Between 1861 and 1864 the existing chapel building was taken over by a Baptist congregation from Zetland Hall, Mansell Street. They left in 1895 to join Commercial Street Baptist Church. (fn. 146) In 1868 the Baptist church which had originally been led by Hanserd Knollys before 1660 in the Old Artillery Ground, returned to Artillery Lane, and remained there until 1876. (fn. 147) There is no evidence that this group met in the existing chapel with the Baptists who had come between 1861 and 1864.
In 1896 the Artillery Lane building was leased to a Jewish congregation, (fn. 144) and opened shortly afterwards as a synagogue. (fn. 142) It remained a synagogue until 1948, when the freehold was sold, (fn. 144) and the structure converted into a ware house.
The site of the building is irregular, roughly a truncated triangle, so that the front wall (north east) lies obliquely to the back wall (west) which is, more or less, at right angles to the side walls, the north being only half as long as the south (Plate 42d, fig. 5).

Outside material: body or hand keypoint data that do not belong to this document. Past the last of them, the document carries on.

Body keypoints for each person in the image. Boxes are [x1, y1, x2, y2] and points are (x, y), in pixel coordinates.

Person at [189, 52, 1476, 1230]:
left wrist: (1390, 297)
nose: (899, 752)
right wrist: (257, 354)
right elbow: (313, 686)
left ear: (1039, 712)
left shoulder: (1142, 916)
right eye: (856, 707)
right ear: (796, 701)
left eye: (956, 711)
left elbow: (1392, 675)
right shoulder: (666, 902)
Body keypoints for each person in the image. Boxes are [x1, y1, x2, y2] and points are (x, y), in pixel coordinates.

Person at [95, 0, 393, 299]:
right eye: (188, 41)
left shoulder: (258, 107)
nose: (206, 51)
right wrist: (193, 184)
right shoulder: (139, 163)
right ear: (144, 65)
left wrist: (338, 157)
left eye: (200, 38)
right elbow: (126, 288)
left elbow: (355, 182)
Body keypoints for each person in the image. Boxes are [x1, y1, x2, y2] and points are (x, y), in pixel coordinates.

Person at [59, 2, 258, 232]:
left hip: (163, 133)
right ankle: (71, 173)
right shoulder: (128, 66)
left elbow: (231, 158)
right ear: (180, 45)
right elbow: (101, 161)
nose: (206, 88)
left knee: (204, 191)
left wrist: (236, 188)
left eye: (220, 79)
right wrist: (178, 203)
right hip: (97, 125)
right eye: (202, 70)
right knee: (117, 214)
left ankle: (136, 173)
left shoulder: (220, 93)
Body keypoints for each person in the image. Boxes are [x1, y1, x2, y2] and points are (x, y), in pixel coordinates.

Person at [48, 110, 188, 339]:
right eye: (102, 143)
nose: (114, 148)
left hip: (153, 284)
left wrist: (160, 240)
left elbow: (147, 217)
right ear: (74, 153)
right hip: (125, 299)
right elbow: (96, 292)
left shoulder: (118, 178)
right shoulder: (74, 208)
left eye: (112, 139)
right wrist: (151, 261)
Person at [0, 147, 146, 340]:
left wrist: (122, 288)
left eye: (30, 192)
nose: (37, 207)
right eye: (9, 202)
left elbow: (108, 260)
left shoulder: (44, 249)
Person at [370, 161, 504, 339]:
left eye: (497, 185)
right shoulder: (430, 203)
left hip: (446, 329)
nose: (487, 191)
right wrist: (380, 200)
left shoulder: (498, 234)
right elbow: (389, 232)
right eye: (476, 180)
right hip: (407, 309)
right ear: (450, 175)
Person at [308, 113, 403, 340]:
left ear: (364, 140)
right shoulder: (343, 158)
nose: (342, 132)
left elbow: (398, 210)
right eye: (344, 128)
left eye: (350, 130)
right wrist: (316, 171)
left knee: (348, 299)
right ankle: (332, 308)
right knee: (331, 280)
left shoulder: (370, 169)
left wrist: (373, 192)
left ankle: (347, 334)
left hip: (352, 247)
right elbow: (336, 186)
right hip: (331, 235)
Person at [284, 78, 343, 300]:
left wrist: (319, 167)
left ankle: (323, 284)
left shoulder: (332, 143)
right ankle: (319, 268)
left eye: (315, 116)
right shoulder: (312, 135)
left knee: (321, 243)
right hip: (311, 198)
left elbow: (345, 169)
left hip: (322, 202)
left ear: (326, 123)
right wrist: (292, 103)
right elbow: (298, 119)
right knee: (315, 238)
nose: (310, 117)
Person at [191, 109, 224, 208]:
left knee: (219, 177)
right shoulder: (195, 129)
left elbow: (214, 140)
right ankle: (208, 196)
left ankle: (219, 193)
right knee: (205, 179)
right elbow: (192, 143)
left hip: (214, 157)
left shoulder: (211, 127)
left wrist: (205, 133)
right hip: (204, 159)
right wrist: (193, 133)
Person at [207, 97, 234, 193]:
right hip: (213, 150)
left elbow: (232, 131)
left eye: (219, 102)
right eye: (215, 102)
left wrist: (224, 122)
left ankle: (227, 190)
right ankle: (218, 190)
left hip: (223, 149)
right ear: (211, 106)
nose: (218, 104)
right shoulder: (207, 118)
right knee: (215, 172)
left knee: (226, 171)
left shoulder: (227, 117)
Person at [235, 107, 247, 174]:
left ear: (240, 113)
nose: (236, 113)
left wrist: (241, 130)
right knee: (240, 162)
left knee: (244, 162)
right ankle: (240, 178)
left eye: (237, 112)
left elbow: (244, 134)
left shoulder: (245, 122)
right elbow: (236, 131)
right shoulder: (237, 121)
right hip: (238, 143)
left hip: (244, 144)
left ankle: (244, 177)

Constructional evidence suggests that the two storeys of rooms on the south side were formed within the original meeting-room, reduc ing its width and probably eliminating one side of the gallery, of which the north-east and north sides survived until 1950. This gallery of four steppings was supported by widely spaced Doric columns of wood, and approached by staircases in the north east and south-east angles. The preacher's desk was placed against the windowless west wall. The ceiling is the only surviving feature of interest, its flat expanse broken in the centre by a large saucer dome rising to an octagonal lantern.
The front, of brick with a later face of stucco, was a single composition of seven bays, two storeys high, its architectural character suggesting a mid eighteenth-century date. From the left, the first, fourth and sixth bays contained doorways, each having a triangular-pedimented doorcase of wood.
In each of the other bays was a segmental-headed window of squat proportion. Above was a range of seven arch-headed windows, those in the fourth and sixth bays being blind recesses. In 1950 this front was demolished and replaced by one of nondescript character.